WNBB
- Bayboro, North Carolina; United States;
- Broadcast area: Greenville-New Bern
- Frequency: 97.9 MHz
- Branding: 97.9 The Bear

Programming
- Format: Country
- Affiliations: Real Country (Westwood One)

Ownership
- Owner: Coastal Carolina Radio

History
- First air date: 2001 (as WRUP)
- Former call signs: WBHU (1998–2000, CP) WRUP (2000–2003)
- Call sign meaning: W N Bear B

Technical information
- Licensing authority: FCC
- Facility ID: 87566
- Class: C2
- ERP: 50,000 watts
- HAAT: 132 meters
- Transmitter coordinates: 35°00′02″N 76°49′58″W﻿ / ﻿35.00056°N 76.83278°W

Links
- Public license information: Public file; LMS;
- Webcast: Listen live
- Website: 979bearradio.com

= WNBB =

WNBB (97.9 FM) is a radio station airing a gold based country music format.

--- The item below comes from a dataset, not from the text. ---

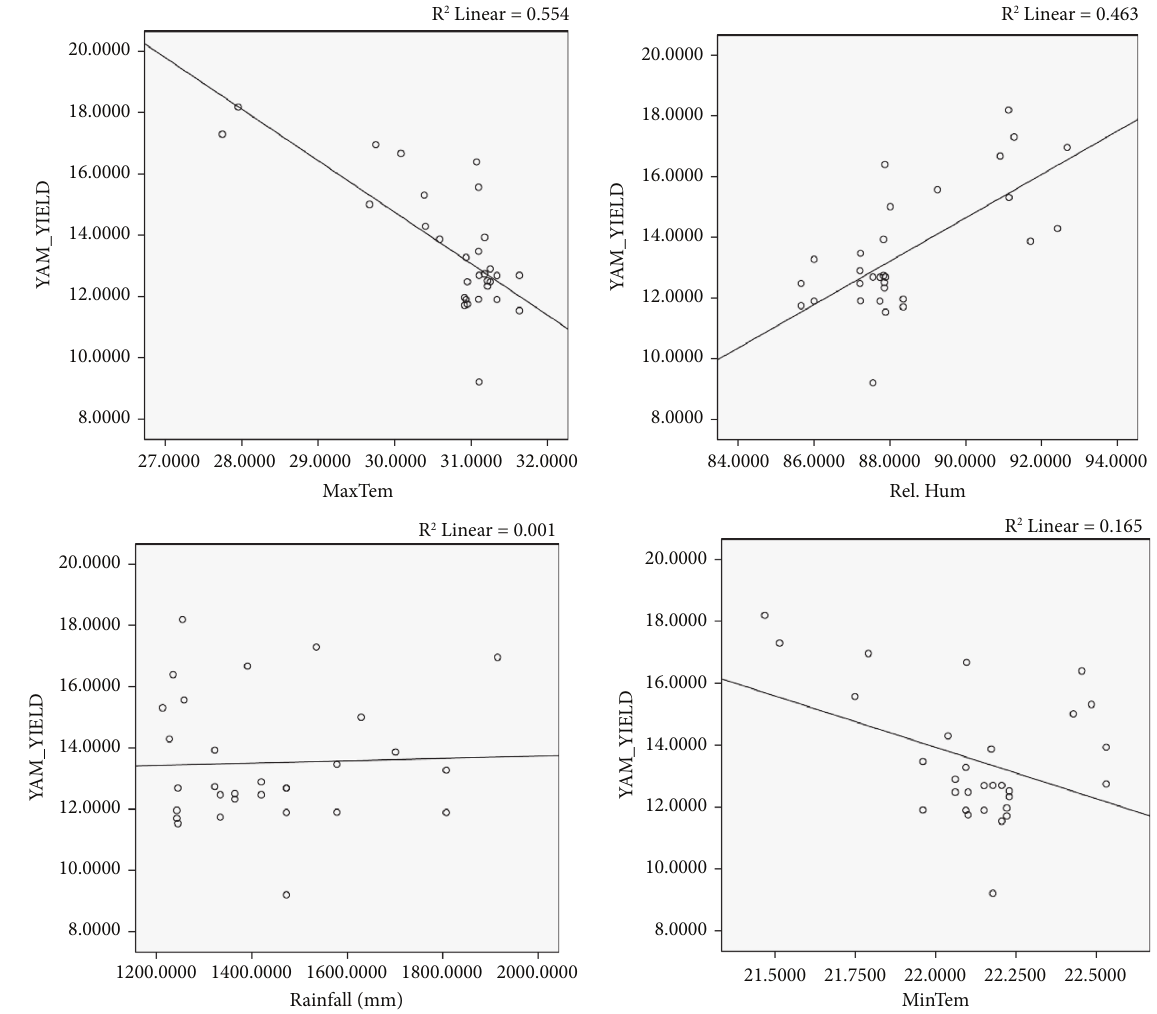
Figure 8: Scatter plot of yam yield on each climatic condition.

Licensed to Bayboro, North Carolina, United States, it serves the Greenville-New Bern area. The station is currently owned by Coastal Carolina Radio.

==History==
The station went on the air as WBHU on 1998-09-18. on 2000-11-06, the station changed its call sign to WRUP, on 2003-11-21 to the current WNBB.

From 2004 to 2015 the station was simulcast on WNBR-FM.